The goal of the Thai Government today is to increase the use of Maternal and Child Health (MCH) services to reduce perinatal and maternal mortality, and MCH services have been included in a series ofNational Economic and Social Development Plans. A minimum schedule of antenatal care (ANC) has been defined, according to which a woman should make no less than four visits to an ANC clinic. In addition, she is required to make the first visit by the sixth month of pregnancy. The three subsequent visits should be made on a monthly basis, from the seventh to the ninth month of pregnancy (Thailand, Ministry of Public Health, Family Health Division, 1987; Khamparnya, 1990). By the end of 1990, the government aimed to provide antenatal care to at least 75% of pregnant women.

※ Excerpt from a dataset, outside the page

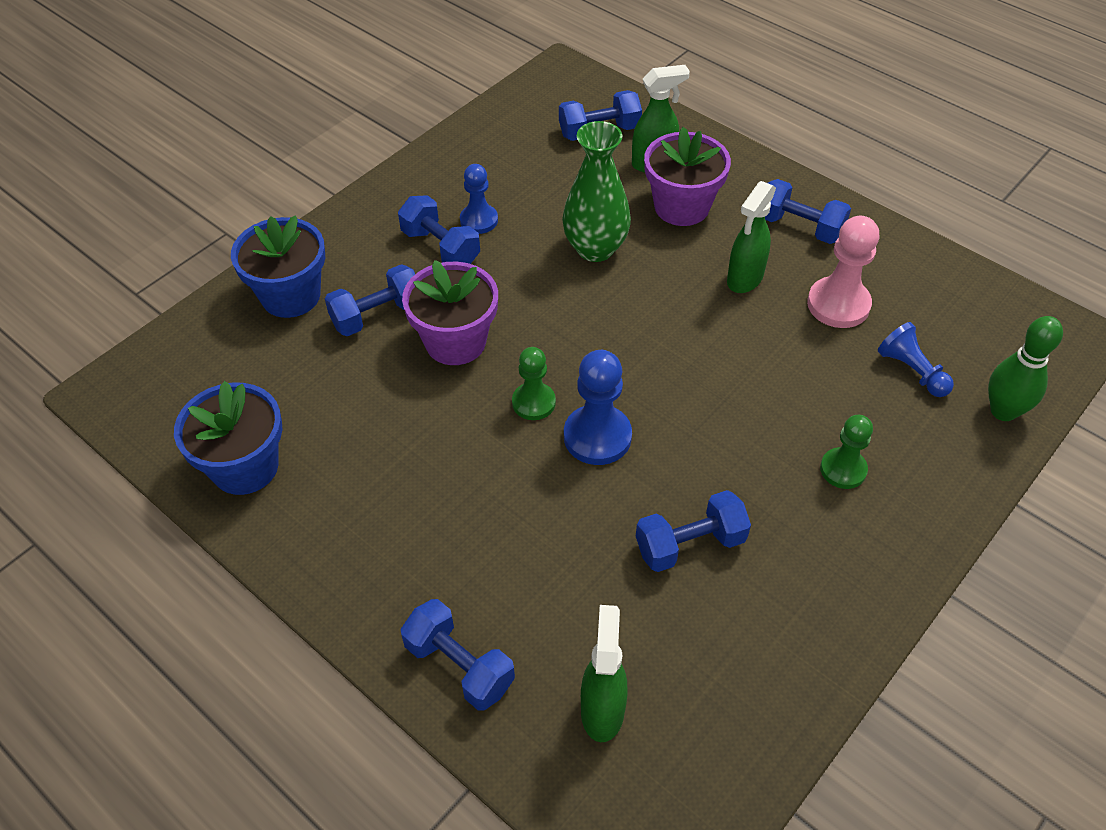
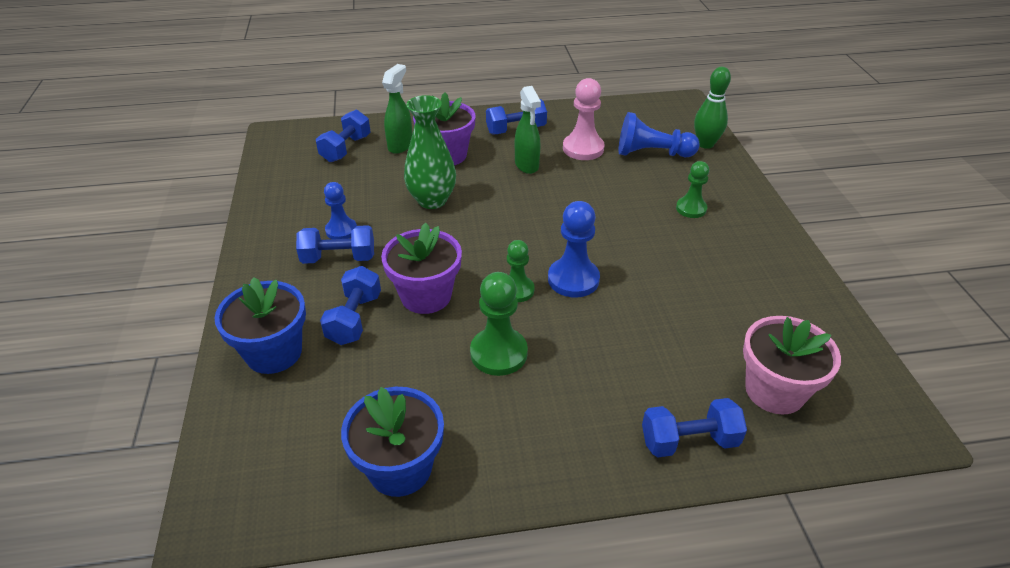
camera: 50 degrees left, 10 degrees down
(434, 445) = (498, 353): none -> green pawn
(602, 710) = (774, 391): green spray bottle -> pink flower pot
(690, 544) = (688, 288): blue dumbbell -> none
(911, 371) = (652, 153): blue pawn -> blue pawn, size x1.53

However only 54.5% of pregnant women used AN C services at that time (Niyomwan, 1991), falling considerably short of the national target, confirming an under-utilisation of ANC services, and women who have complications such as high blood pressure or anaemia may not gain benefits from screening procedures. In this chapter I will describe the health beliefs of pregnant women from Southern Thailand and discuss their use of antenatal care, including perceived benefits of ANC and barriers to ANC attendance. 1

Thai women hold particular beliefs and follow specific practices relating to pregnancy, birth and the puerperium (Rajadhon, 1961; Hanks, 1963; Muecke, 1976; Noonsuk, 1980; Rice, 1994). These beliefs and practices have been passed on from generation to generation. Women are encouraged by their close family members and other relatives to observe several rules to ensure their health and safety, and that of their infant, throughout pregnancy and delivery.